### DATA EXTRACTS
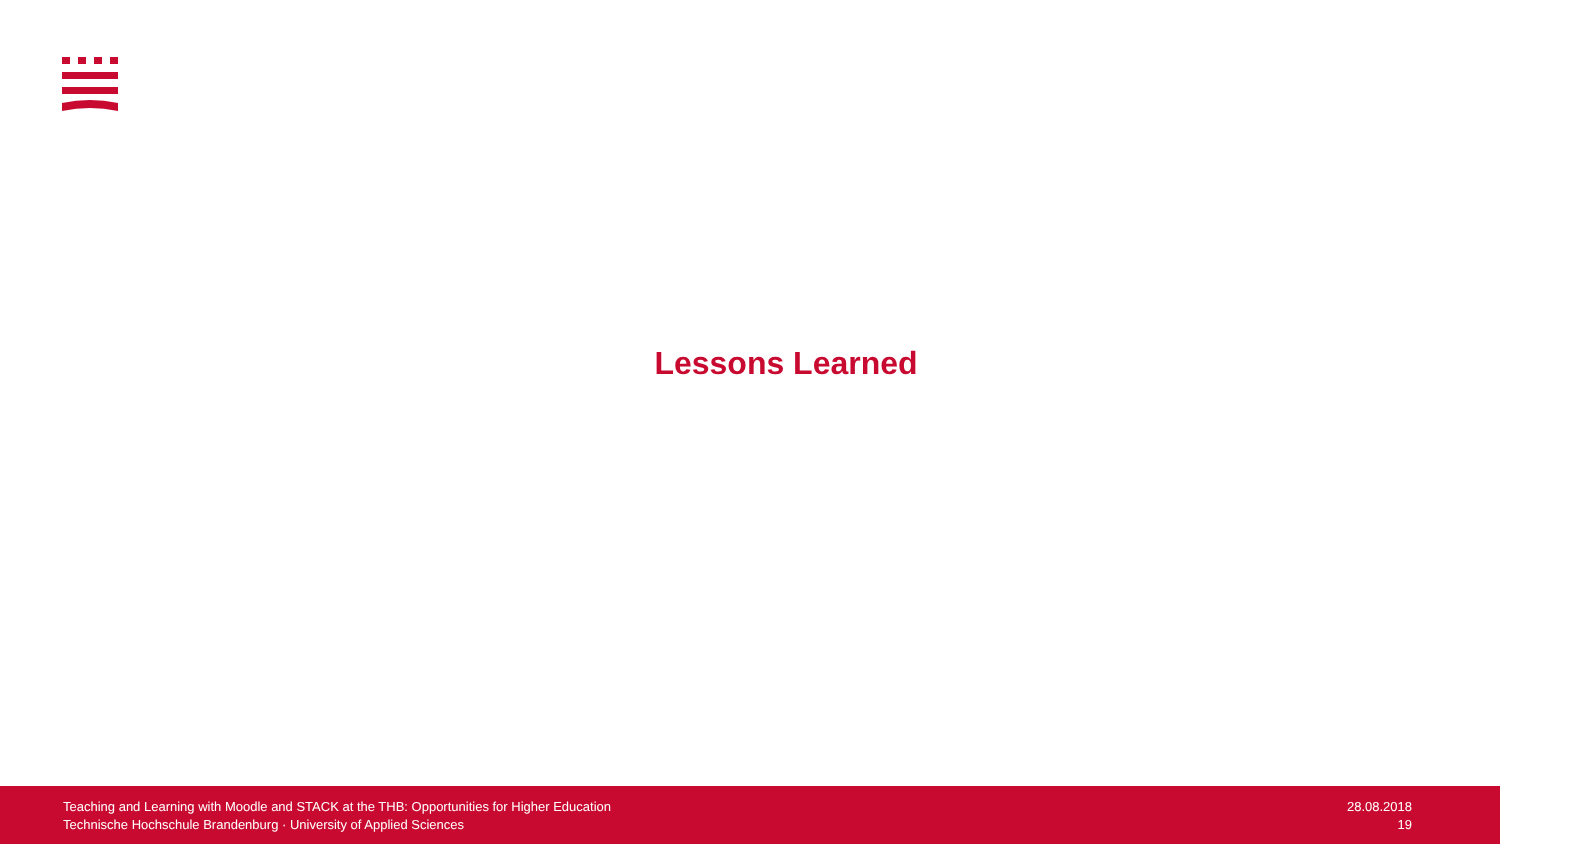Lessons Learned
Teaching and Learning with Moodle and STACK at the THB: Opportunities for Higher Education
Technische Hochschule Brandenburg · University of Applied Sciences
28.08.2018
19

### EXERCISE BRIEF
Repeat the material above exactly; any picture in it is left out.

### COMPLETED TASK
Lessons Learned
Teaching and Learning with Moodle and STACK at the THB: Opportunities for Higher Education
Technische Hochschule Brandenburg · University of Applied Sciences
28.08.2018
19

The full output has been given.